Mister President,
The events unfolding in Kiev during the last ten days or so are good news for democracy. Overcoming fatalism and fear, hundreds of thousands of Ukrainian citizens are demonstrating, with a calm determination, their demand for change. They have gradually imposed a certain respect for their movement amongst a large section of the Ukrainian Parliament, the army, the media and apparently the Supreme Court itself.
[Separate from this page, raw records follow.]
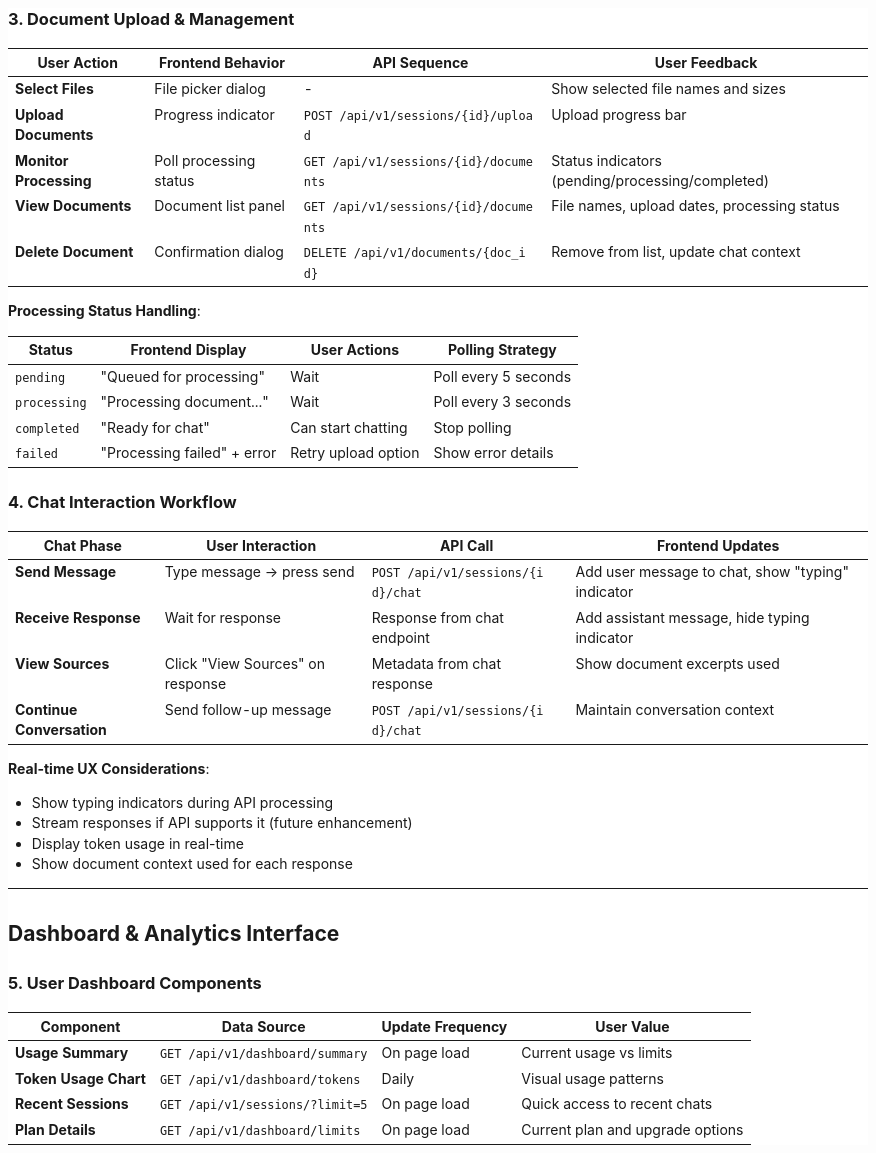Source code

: ### 3. Document Upload & Management

| User Action            | Frontend Behavior      | API Sequence                          | User Feedback                                    |
|------------------------|------------------------|---------------------------------------|--------------------------------------------------|
| **Select Files**       | File picker dialog     | -                                     | Show selected file names and sizes               |
| **Upload Documents**   | Progress indicator     | `POST /api/v1/sessions/{id}/upload`   | Upload progress bar                              |
| **Monitor Processing** | Poll processing status | `GET /api/v1/sessions/{id}/documents` | Status indicators (pending/processing/completed) |
| **View Documents**     | Document list panel    | `GET /api/v1/sessions/{id}/documents` | File names, upload dates, processing status      |
| **Delete Document**    | Confirmation dialog    | `DELETE /api/v1/documents/{doc_id}`   | Remove from list, update chat context            |

**Processing Status Handling**:

| Status       | Frontend Display            | User Actions        | Polling Strategy     |
|--------------|-----------------------------|---------------------|----------------------|
| `pending`    | "Queued for processing"     | Wait                | Poll every 5 seconds |
| `processing` | "Processing document..."    | Wait                | Poll every 3 seconds |
| `completed`  | "Ready for chat"            | Can start chatting  | Stop polling         |
| `failed`     | "Processing failed" + error | Retry upload option | Show error details   |

### 4. Chat Interaction Workflow

| Chat Phase                | User Interaction                 | API Call                          | Frontend Updates                                  |
|---------------------------|----------------------------------|-----------------------------------|---------------------------------------------------|
| **Send Message**          | Type message → press send        | `POST /api/v1/sessions/{id}/chat` | Add user message to chat, show "typing" indicator |
| **Receive Response**      | Wait for response                | Response from chat endpoint       | Add assistant message, hide typing indicator      |
| **View Sources**          | Click "View Sources" on response | Metadata from chat response       | Show document excerpts used                       |
| **Continue Conversation** | Send follow-up message           | `POST /api/v1/sessions/{id}/chat` | Maintain conversation context                     |

**Real-time UX Considerations**:
- Show typing indicators during API processing
- Stream responses if API supports it (future enhancement)
- Display token usage in real-time
- Show document context used for each response

---

## Dashboard & Analytics Interface

### 5. User Dashboard Components

| Component             | Data Source                     | Update Frequency | User Value                       |
|-----------------------|---------------------------------|------------------|----------------------------------|
| **Usage Summary**     | `GET /api/v1/dashboard/summary` | On page load     | Current usage vs limits          |
| **Token Usage Chart** | `GET /api/v1/dashboard/tokens`  | Daily            | Visual usage patterns            |
| **Recent Sessions**   | `GET /api/v1/sessions/?limit=5` | On page load     | Quick access to recent chats     |
| **Plan Details**      | `GET /api/v1/dashboard/limits`  | On page load     | Current plan and upgrade options |
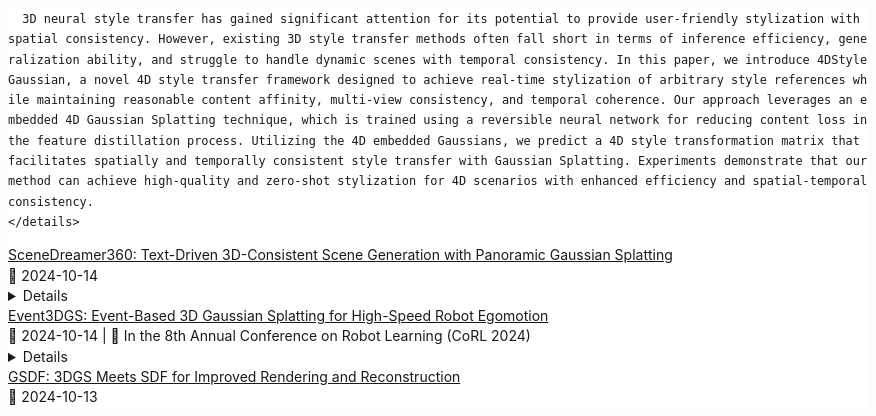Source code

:       3D neural style transfer has gained significant attention for its potential to provide user-friendly stylization with spatial consistency. However, existing 3D style transfer methods often fall short in terms of inference efficiency, generalization ability, and struggle to handle dynamic scenes with temporal consistency. In this paper, we introduce 4DStyleGaussian, a novel 4D style transfer framework designed to achieve real-time stylization of arbitrary style references while maintaining reasonable content affinity, multi-view consistency, and temporal coherence. Our approach leverages an embedded 4D Gaussian Splatting technique, which is trained using a reversible neural network for reducing content loss in the feature distillation process. Utilizing the 4D embedded Gaussians, we predict a 4D style transformation matrix that facilitates spatially and temporally consistent style transfer with Gaussian Splatting. Experiments demonstrate that our method can achieve high-quality and zero-shot stylization for 4D scenarios with enhanced efficiency and spatial-temporal consistency.
    </details>
</div>
<div class="paper-card">
    <div class="paper-title"><a href="http://arxiv.org/abs/2408.13711v2">SceneDreamer360: Text-Driven 3D-Consistent Scene Generation with Panoramic Gaussian Splatting</a></div>
    <div class="paper-meta">
      📅 2024-10-14
    </div>
    <details class="paper-abstract">
      Text-driven 3D scene generation has seen significant advancements recently. However, most existing methods generate single-view images using generative models and then stitch them together in 3D space. This independent generation for each view often results in spatial inconsistency and implausibility in the 3D scenes. To address this challenge, we proposed a novel text-driven 3D-consistent scene generation model: SceneDreamer360. Our proposed method leverages a text-driven panoramic image generation model as a prior for 3D scene generation and employs 3D Gaussian Splatting (3DGS) to ensure consistency across multi-view panoramic images. Specifically, SceneDreamer360 enhances the fine-tuned Panfusion generator with a three-stage panoramic enhancement, enabling the generation of high-resolution, detail-rich panoramic images. During the 3D scene construction, a novel point cloud fusion initialization method is used, producing higher quality and spatially consistent point clouds. Our extensive experiments demonstrate that compared to other methods, SceneDreamer360 with its panoramic image generation and 3DGS can produce higher quality, spatially consistent, and visually appealing 3D scenes from any text prompt. Our codes are available at \url{https://github.com/liwrui/SceneDreamer360}.
    </details>
</div>
<div class="paper-card">
    <div class="paper-title"><a href="http://arxiv.org/abs/2406.02972v4">Event3DGS: Event-Based 3D Gaussian Splatting for High-Speed Robot Egomotion</a></div>
    <div class="paper-meta">
      📅 2024-10-14
      | 💬 In the 8th Annual Conference on Robot Learning (CoRL 2024)
    </div>
    <details class="paper-abstract">
      By combining differentiable rendering with explicit point-based scene representations, 3D Gaussian Splatting (3DGS) has demonstrated breakthrough 3D reconstruction capabilities. However, to date 3DGS has had limited impact on robotics, where high-speed egomotion is pervasive: Egomotion introduces motion blur and leads to artifacts in existing frame-based 3DGS reconstruction methods. To address this challenge, we introduce Event3DGS, an {\em event-based} 3DGS framework. By exploiting the exceptional temporal resolution of event cameras, Event3GDS can reconstruct high-fidelity 3D structure and appearance under high-speed egomotion. Extensive experiments on multiple synthetic and real-world datasets demonstrate the superiority of Event3DGS compared with existing event-based dense 3D scene reconstruction frameworks; Event3DGS substantially improves reconstruction quality (+3dB) while reducing computational costs by 95\%. Our framework also allows one to incorporate a few motion-blurred frame-based measurements into the reconstruction process to further improve appearance fidelity without loss of structural accuracy.
    </details>
</div>
<div class="paper-card">
    <div class="paper-title"><a href="http://arxiv.org/abs/2403.16964v2">GSDF: 3DGS Meets SDF for Improved Rendering and Reconstruction</a></div>
    <div class="paper-meta">
      📅 2024-10-13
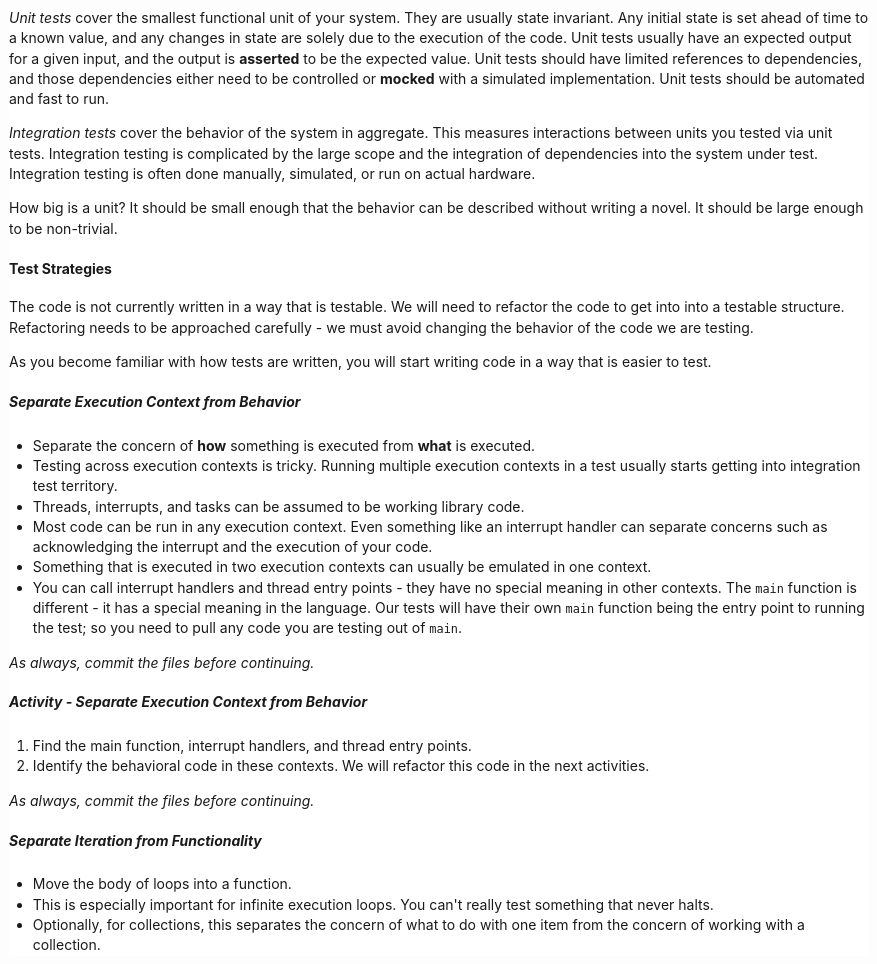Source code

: _Unit tests_ cover the smallest functional unit of your system. They are usually state invariant. Any initial state is set ahead of time to a known value, and any changes in state are solely due to the execution of the code. Unit tests usually have an expected output for a given input, and the output is __asserted__ to be the expected value. Unit tests should have limited references to dependencies, and those dependencies either need to be controlled or __mocked__ with a simulated implementation. Unit tests should be automated and fast to run.

_Integration tests_ cover the behavior of the system in aggregate. This measures interactions between units you tested via unit tests. Integration testing is complicated by the large scope and the integration of dependencies into the system under test. Integration testing is often done manually, simulated, or run on actual hardware.

How big is a unit? It should be small enough that the behavior can be described without writing a novel. It should be large enough to be non-trivial.

#### Test Strategies

The code is not currently written in a way that is testable. We will need to refactor the code to get into into a testable structure. Refactoring needs to be approached carefully - we must avoid changing the behavior of the code we are testing.

As you become familiar with how tests are written, you will start writing code in a way that is easier to test.

##### Separate Execution Context from Behavior

* Separate the concern of __how__ something is executed from __what__ is executed.
* Testing across execution contexts is tricky. Running multiple execution contexts in a test usually starts getting into integration test territory.
* Threads, interrupts, and tasks can be assumed to be working library code.
* Most code can be run in any execution context. Even something like an interrupt handler can separate concerns such as acknowledging the interrupt and the execution of your code.
* Something that is executed in two execution contexts can usually be emulated in one context.
* You can call interrupt handlers and thread entry points - they have no special meaning in other contexts. The `main` function is different - it has a special meaning in the language. Our tests will have their own `main` function being the entry point to running the test; so you need to pull any code you are testing out of `main`.

_As always, commit the files before continuing._

##### Activity - Separate Execution Context from Behavior

1. Find the main function, interrupt handlers, and thread entry points.
2. Identify the behavioral code in these contexts. We will refactor this code in the next activities.

_As always, commit the files before continuing._

##### Separate Iteration from Functionality

* Move the body of loops into a function.
* This is especially important for infinite execution loops. You can't really test something that never halts.
* Optionally, for collections, this separates the concern of what to do with one item from the concern of working with a collection.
This shake-up is due to the fact that the Koutchma system has, over the years, led to the growth of an ever-broader opposition in which can now be found tendencies with very different ideas regarding the future of their country. The regime´s drift into authoritarianism was, in fact, already set in motion during the period in which the Prime Minister was called Iouchtchenko rather than Yanoukovitch. Yet despite this, for a long time the leaders of Europe, and more generally of the west, have treated the Ukrainian president as an ally. For his part, Président Bush, just last year, apparently demonstrated his confidence in the existing power's willingness to defend, at his side, democracy in the Middle East, saluting Mr Koutchma's decision to send troops to Iraq. All of these elements should lead us to take a somewhat measured view of certain professions of the democratic faith, at the same time avoiding simplistic and Manichean visions of Ukrainian political realities.
The big challenge at the present time appears to me to be the need somehow to succeed in ensuring that what is in itself good news for democracy is not transformed into a tragedy for the Ukrainian people, provoking if not the partition of the country, at least the awakening of nationalisms and the resurgence of ethnic divides going back to the time of the Russian and Austro-Hungarian Empires.
I find it, in this respect, somewhat archaic, one might indeed say irresponsible, to present the Ukrainian crisis as a sort of arm-wrestling match between "the West" and Russia, a European variant of the struggle of good against evil. The history of the Ukraine being as it is, such an approach can only exacerbate the division between the country's two principle parties. This would do nothing to address the interests of the Ukrainian people, least of all those of the western region, extremely dependent as they have become on the rest of the country since the collapse of cross-border trade with the entry of their neighbours into the European Union. Neither would it be in the interests of the EU itself.
As much as we are justified in encouraging, by our mediation, a democratic dynamic in the Ukraine, we have a great deal to lose through the destabilisation of this economically and politically fragile region. Let´s leave to Paul Wolfowitz the imperial vision of Europe expressed in his declaration that "The objective of a Europe entire and free will not be attained unless the Ukraine becomes a full member of the European Union and until she is fully integrated into NATO."
It would be best, for our part, if we were to refrain from exerting this kind of pressure. As soon as new elections, hopefully conducted in full transparency, have determined the legitimate representative of the country, the moment will arrive when we must engage both the authorities and the broader society itself in a calm political dialogue, one which does not put the new relationship with the Union in opposition to the country's special relationship with Russia, but which, on the contrary, sets out to open a perspective which the Ukrainian people, in all their diversity, can feel is right for them. Here, once more, is a serious test of our ability to put in place a common foreign policy worthy of the name.